Sunday, September 09, 2007

On the road again (again)

Okay, so these next few are going to be retreads, going back over my hastily bashed out entries on the way south from Liaoyang, fleshing things out with further blatherings, inanesights (like insights but not) and pictures.



So as mentioned, I went through the ritual harrowing of packing all my wordly goods back into the pack whence they came, with the help of half a dozen large rubbish bags, and a few chinese friends onto whom I could offload various appliances, musical instruments and bottles of undrinkable chinese liquor.

I flew down to Beijing, dumped my stuff in a corner at a friends house, and booked my passage on an overnight train to Hong Kong the next day. Just to recap, this was all necessary because my Visa expired the day my teaching contract ended, and the Liaoyang authorities refused to extend it, possibly due to being unable to comprehend why anybody would stay in Liaoyang any longer than strictly necessary.

Of course, having to stay overnight in Beijing meant that I was already a day over my visa (and liable for a 500 yuan fine) when I went through customs to board the train to Hong Kong (its a little weird being stamped out of a country when you've still got to do 24 hours of rail travel within its borders). The matronly customs lady studied my visa, then asked me if I spoke any Chinese. I gave her my best "wo hui shou yi dian dian", which prompted her to tell me (in English) that I was a day over my visa. However some combination of my winning smile and endearing mangling of her national tongue must have melted her cold bureaucratic heart because she stamped me and waved me through.

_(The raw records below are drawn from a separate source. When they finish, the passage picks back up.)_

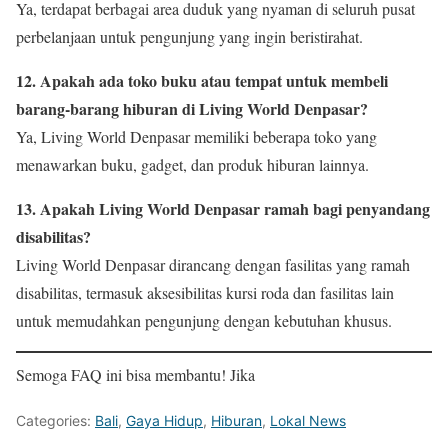
Ya, terdapat berbagai area duduk yang nyaman di seluruh pusat
perbelanjaan untuk pengunjung yang ingin beristirahat.
12. Apakah ada toko buku atau tempat untuk membeli
barang-barang hiburan di Living World Denpasar?
Ya, Living World Denpasar memiliki beberapa toko yang
menawarkan buku, gadget, dan produk hiburan lainnya.
13. Apakah Living World Denpasar ramah bagi penyandang
disabilitas?
Living World Denpasar dirancang dengan fasilitas yang ramah
disabilitas, termasuk aksesibilitas kursi roda dan fasilitas lain
untuk memudahkan pengunjung dengan kebutuhan khusus.
Semoga FAQ ini bisa membantu! Jika
Categories:
Bali
,
Gaya Hidup
,
Hiburan
,
Lokal News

I was travelling hard sleeper on the train, an open arrangement of six bunks to a berth, which I shared with an American teacher and two Chinese ladies, Ms Yu (heading to Hong Kong for the first time to visit family) and Ms Teresa Lee, manager of the Lucky Cloud International Cultural Exchange Company. We struck up a conversation of sorts, with Teresa playing interpreter between the two Chinese-poor Laowai, and the elderly Ms Yu, who spoke no English.

We had a 24 hour journey ahead of us, so decided to pass the time by teaching our Chinese friends the game of Hearts (or Black Bitch if that's your fancy). Its kind of a difficult game to explain, particularly with a language barrier, but Ms Yu soon began to display a pretty crafty knack for the game, prompting me to mention to Teresa that she was definitely the one to watch. This was conveyed to Ms Yu who replied, with a glint in her eye: "You've been in China too long".

Anyway, after 24 hours of this (barring those hours that it was dark):


We arrived at Hong Kong, the transition from Mainland to Special Administrative Region made immediately apparent by the sudden appearance of graffiti on the railway sidings, and the slatherings of (correct) English on signage and advertising. Of course, if you really want an illustration of the "One Country Two Systems" policy, you need look no further than the first thing you see upon exiting the train station:


In China, claiming that Fulan Dafa is 'good' (in fact claiming that it is anything other than a dangerous subversive and evil cult) is liable to get you a couple years of 're-education' that you may return from a couple of organs shy of a full set.

Following the lead of Will, my American train-buddy, I dragged myself and pack through the unbelievably sweaty streets of Hong Kong, dodging touts and sellers of fine suits and fake rolexs, to arrive at the Cosmic Guesthouse, situated in the euphemistically titled Mirador Mansions.



Apparently a good place to stay if you think you're going to need to get any of your Ethnic Minorities serviced.

After ditching our burdens, we headed out into Hong Kong, in search of visas, train tickets, and beer. The last item on the list was stymied by the fact that everything in Hong Kong is absurdly expensive, especially on a Chinese teacher's salary. It is pretty by night though.